ATTENDING A WORKSHOP CHANGED US
In January, Paula Carmichael and I attended the Woman Abuse Affects Our Children workshop in Ottawa and returned all fired up. We wanted the information we had received to get to our members, who teach primarily in small rural communities in a geographically large board. We put together a list of goals for a possible workshop and arranged to speak at our next executive meeting. We hoped that
- teachers would gain a better understanding of woman abuse and its effects on children
- develop a greater comfort level in dealing with children and families in distress
- understand that they are very often the first source of help and it is their duty to report
- understand the role of the Children’s Aid Society (CAS) and the work it does.
Our presentation was enthusiastically received, and our president, treasurer, and professional development committee met to discuss funding and assign tasks to make the workshop a reality. We have a policy in our local of having as many paid PD workshops for our members as possible. Among other things, this encourages members to take a risk and attend PD that is not curriculum-based.
THE HEART OF THE MATTER
Twenty members attended the workshop we organized. We kick-started the sessions by listing some myths and facts about woman abuse.

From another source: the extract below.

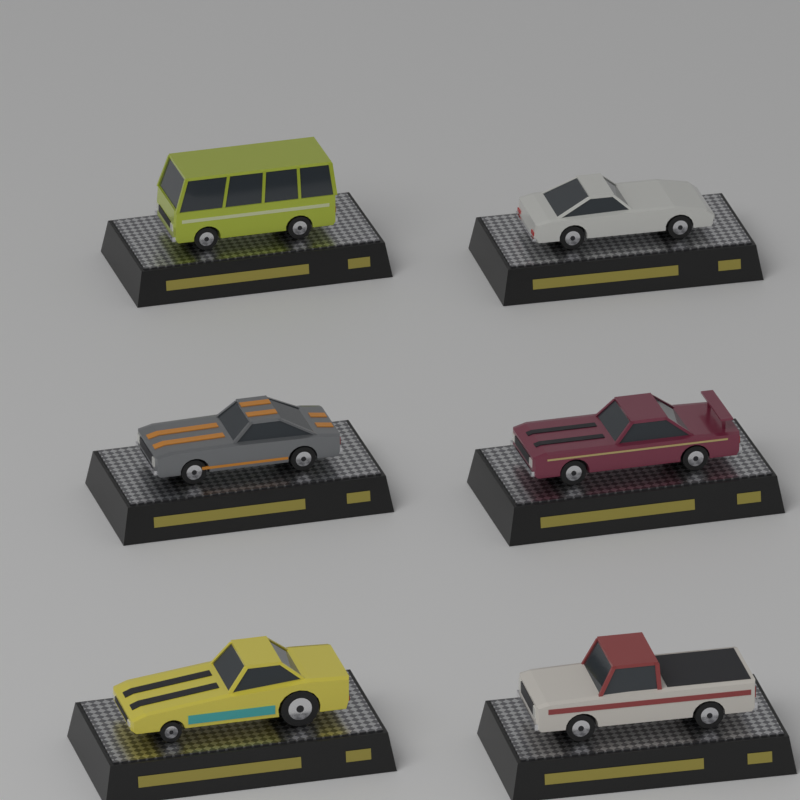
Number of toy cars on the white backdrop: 6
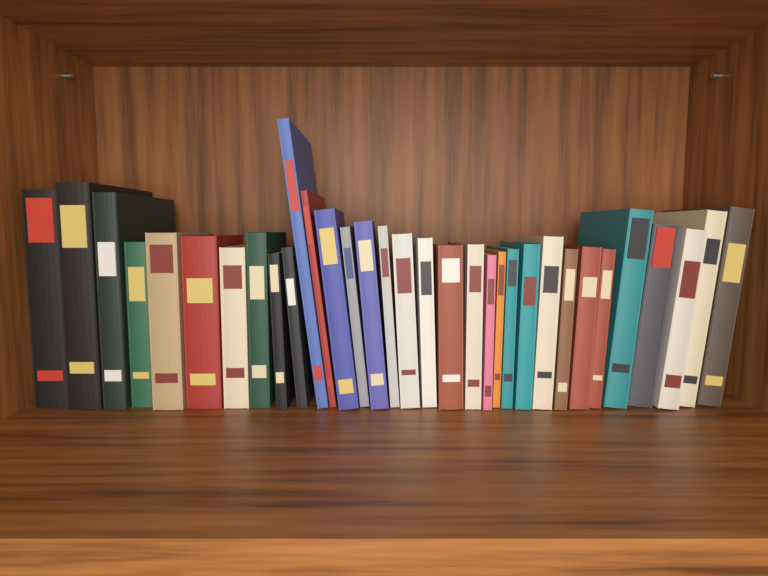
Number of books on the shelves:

That woman abuse crosses all social boundaries was an important realization for many.
Next, Jackie MacWilliam, child and youth outreach coordinator at Lanark County Interval House, discussed possible behaviours exhibited by children with abused mothers and strategies to help these children. It surprised many to learn that some abusive spouses will deny their partners access to hygiene articles, money or bank cards, or a phone.
Many participants commented that this speaker’s presentation would help them to recognize signs of abuse in their students, while others noted how woman abuse can affect a child’s overall ability to learn. Knowing how to support these children not only helps them but often improves the classroom they are in. A student told one of our speakers that she loved going to school even though she didn’t actually like school itself. Sometimes school is a child’s only safe space. A letter from a child of a formerly abused woman urged us, as teachers, to take action when woman abuse is suspected. Many of us were moved to tears.
After lunch, Christine Kealy, who is with the Lanark Children’s Aid Society, shared statistics and background and, more importantly, discussed the requirement to report. Section 72 of the Child and Family Services Act lays out the reporting requirements clearly. Any person who notices a child in distress and suspects abuse has a legal obligation to report to the CAS themselves.
Barb Lotan, public education coordinator for the Lanark County Sexual Assault and Domestic Violence Program offered information about the medical treatments these families can require. We were amazed to learn that the cost of abuse runs into the billions. We did not realize that hospitals in our area are now asking people over the age of 16, “Do you feel safe at home?” Many were shocked to learn the legal age of consent to sexual activity is 16.
Participants’ comments revealed their appreciation of the opportunity to attend this workshop.
“I really enjoyed the ‘myths and facts’ session because it did highlight one of my own misconceptions, one I can work at correcting.”
“The speakers were great and they talked about what’s going on, what’s happening, and it’s real.”
Woman Abuse Affects Our Children: An Educator’s Guide and Woman Abuse Affects Our Children: AFacilitator’s Manual are available at curriculum.org/womanabuse.